The UAE were average, at best, against Australia, but it would be a stretch to claim they were outplayed by the home team or that Mahdi Ali was tactically out-witted by Ange Postecoglou. The UAE players, as the coach conceded, had run out of energy. Two costly defensive mistakes put the team on the back foot, and in spite of a minor recovery in the second half, there was no coming back from that.

The reality is that despite all the not-unjustified talk of a golden generation, Mahdi Ali has overachieved with this group of players. His record managing them at age-group level barely needs repeating.

Qualification for, and a fine showing at, the 2012 London Olympics. One Gulf Cup of Nations title and another semi-final. Mahdi Ali’s teams have never come close to letting the country down, and they certainly did not in Australia, where he showed his tactical nous is a match for any opposition coach.

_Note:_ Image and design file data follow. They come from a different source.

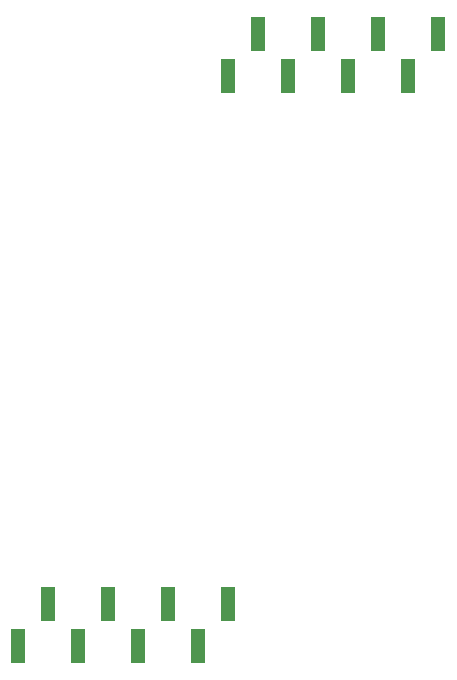
<source format=gbr>
G04 #@! TF.GenerationSoftware,KiCad,Pcbnew,(6.0.0-rc1-255-gd64ae52042)*
G04 #@! TF.CreationDate,2021-12-16T13:03:02+13:00*
G04 #@! TF.ProjectId,main_board,6d61696e-5f62-46f6-9172-642e6b696361,rev?*
G04 #@! TF.SameCoordinates,Original*
G04 #@! TF.FileFunction,Paste,Bot*
G04 #@! TF.FilePolarity,Positive*
%FSLAX46Y46*%
G04 Gerber Fmt 4.6, Leading zero omitted, Abs format (unit mm)*
G04 Created by KiCad (PCBNEW (6.0.0-rc1-255-gd64ae52042)) date 2021-12-16 13:03:02*
%MOMM*%
%LPD*%
G01*
G04 APERTURE LIST*
%ADD10R,1.270000X2.960000*%
G04 APERTURE END LIST*
D10*
G04 #@! TO.C,J106*
X147081343Y-110025950D03*
X149621343Y-106425952D03*
X152161343Y-110025950D03*
X154701343Y-106425952D03*
X157241343Y-110025950D03*
X159781343Y-106425952D03*
X162321343Y-110025950D03*
X164861343Y-106425952D03*
G04 #@! TD*
G04 #@! TO.C,J105*
X164861343Y-61765950D03*
X167401343Y-58165952D03*
X169941343Y-61765950D03*
X172481343Y-58165952D03*
X175021343Y-61765950D03*
X177561343Y-58165952D03*
X180101343Y-61765950D03*
X182641343Y-58165952D03*
G04 #@! TD*
M02*

</source>
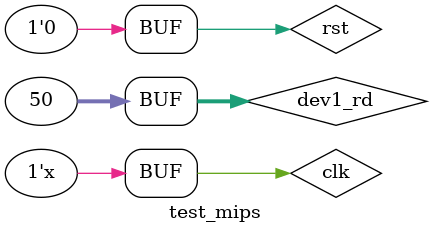
<source format=v>
module test_mips;
  
  reg clk,rst;
  reg [31:0] dev1_rd;
  
  mips mips_wsz(clk, rst, dev1_rd);
  
  initial
  begin
    dev1_rd = 32'b0;
    rst=0;
		clk=0;
		#50 rst=1;
		#70 rst=0;
		#2000 dev1_rd = 32'd66;
		#50000 dev1_rd=32'd50;
  end
  
  
  always
  begin
    #100 clk = ~clk;
  end
  
endmodule

</source>
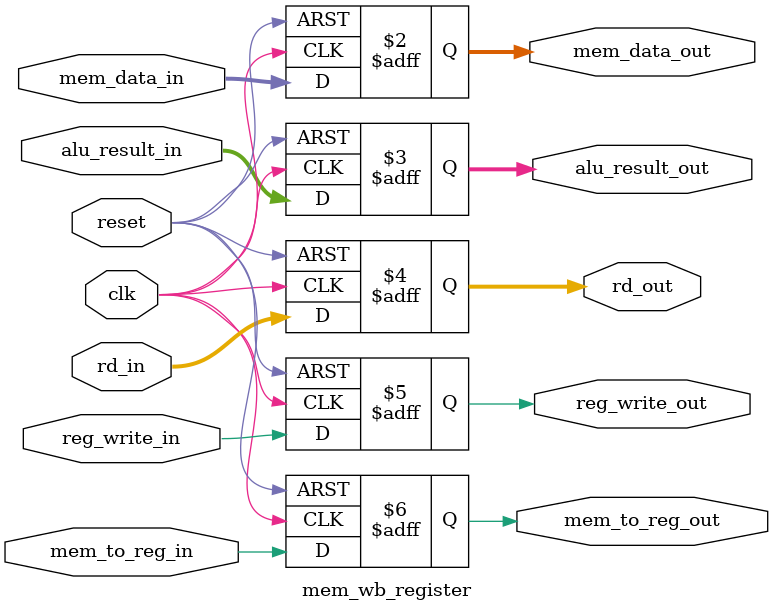
<source format=v>
`timescale 1ns / 1ps

module mem_wb_register(
    input clk,
    input reset,
    input [7:0] mem_data_in,
    input [7:0] alu_result_in,
    input [2:0] rd_in,
    input reg_write_in,
    input mem_to_reg_in,
    output reg [7:0] mem_data_out,
    output reg [7:0] alu_result_out,
    output reg [2:0] rd_out,
    output reg reg_write_out,
    output reg mem_to_reg_out
);

always @(posedge clk or posedge reset) begin
    if (reset) begin
        mem_data_out <= 8'd0;
        alu_result_out <= 8'd0;
        rd_out <= 3'd0;
        reg_write_out <= 0;
        mem_to_reg_out <= 0;
    end else begin
        mem_data_out <= mem_data_in;
        alu_result_out <= alu_result_in;
        rd_out <= rd_in;
        reg_write_out <= reg_write_in;
        mem_to_reg_out <= mem_to_reg_in;
    end
end

endmodule

</source>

Are there areas for improvement? Of course there are, and perhaps many.

Scoring is one. In 10 tournament matches, covering November’s Gulf Cup in Saudi Arabia and the Asian Cup, two players have accounted for the 13 goals scored by the UAE: Ali Mabkhout (nine) and Ahmed Khalil (four).

The squad lacks scoring options, and there is little Mahdi Ali can do about it.

Because of the influx of foreigners, most of them attacking players, into the Arabian Gulf League, few Emirati forwards are first choice for their clubs. Even Khalil usually is found on the Al Ahli bench.

Omar Abdulrahman could, and should, score more goals. Yet considering the brilliant work he delivers match after match, laying the scoring burden on his shoulders seems unfair.

There are other aspects of UAE football that need to be addressed, such as sending more players abroad, and they all deserve attention in due course.

But Mahdi Ali is not one of them. It is hard to imagine any other coach, Emirati or foreign, getting more out of this group. He is the right man in the right job at the right time.